-- START TEXT BLOCK --

Two sides of the same coin

Science fiction and fantasy, side by side

Two sides of the same coin

For a couple of years now, I've been pondering a story idea: a technologically-superior civilization contending with the prospects of a technology transfer to a people who have not advanced all that far. After reading Adrian Tchaikovsky's latest short novel, Elder Race, I don't think I need to write that story: he covers all of those ideas neatly in this intriguing read.

Tchaikovsky is a wonderfully prolific author, and he's written one of my recent favorite novels, Children of Time, in which he explores the uplift of a doomed human colony, and the efforts of a destroyed Earth to reach it, only to discover that the planet has been taken over by intelligent spiders.

This novel feels like it could take place in that same world: Tchaikovsky alludes to an Earth that colonized space, and which might have encountered some sort of disaster, leaving some of those human colonies to wither away and regress, technologically.

That seems to have happened here on Sophos 4, where Nyr Illim Tevitch, a lone anthropologist from the Earth Explorer Corps, has been left behind to study the progression of the inhabitants who've been left on their own for hundreds of years. His task is to observe and not interfere — rules akin to that of the Federation's Prime Directive are at play here — but he is known by the people of the planet, and at one point, helped them with a problem caused by some rampant technology, and went down in legend as a sorcerer.

-- END TEXT BLOCK --
-- START STORED ROWS --

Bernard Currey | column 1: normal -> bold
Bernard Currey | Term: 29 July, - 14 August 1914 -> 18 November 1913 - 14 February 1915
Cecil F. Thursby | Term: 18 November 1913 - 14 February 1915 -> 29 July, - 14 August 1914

-- END STORED ROWS --
-- START STORED ROWS --

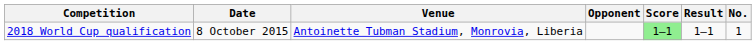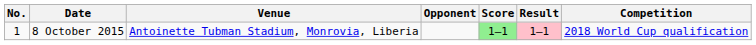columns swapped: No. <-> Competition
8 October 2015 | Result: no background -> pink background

-- END STORED ROWS --

# WHAT IS ASKED
- a) Arrange the records starting with the line that contains "columns swapped: No. <-> Competition" and going on through the line that contains "8 October 2015" as a JSON list of strings, one string per line, with blank lines and the pictures left out.
- b) Pick up the review of Elder Race after its last sentence and continue writing it.
The records are unrelated to the text.

# TASK-BY-TASK OUTPUTS
- a)
[
  "columns swapped: No. <-> Competition",
  "8 October 2015 | Result: no background -> pink background"
]

- b)
That's how Lynesse Fourth Daughter knows of him: Nyrgoth Elder, a powerful wizard who can wield magical spells. A demon has appeared in the frontier near her kingdom, representing a growing problem for her people, and she takes it upon herself to visit the wizard in his tower. Her arrival awakens Nyr from hibernation, and she appeals to him and a promise he made to her ancestor to help her. He reluctantly agrees, knowing that he's bending the rules.

As he accompanies her, Nyr muses on his role in the Earth Explorer Corps, and the seemingly hopeless task of reporting on the evolution of the people he oversees, even as he hears no word from home. And it seems that Lyn's people are facing a formidable problem: some sort of technological mutation that's been absorbing everything in its path, and which will continue if not stopped.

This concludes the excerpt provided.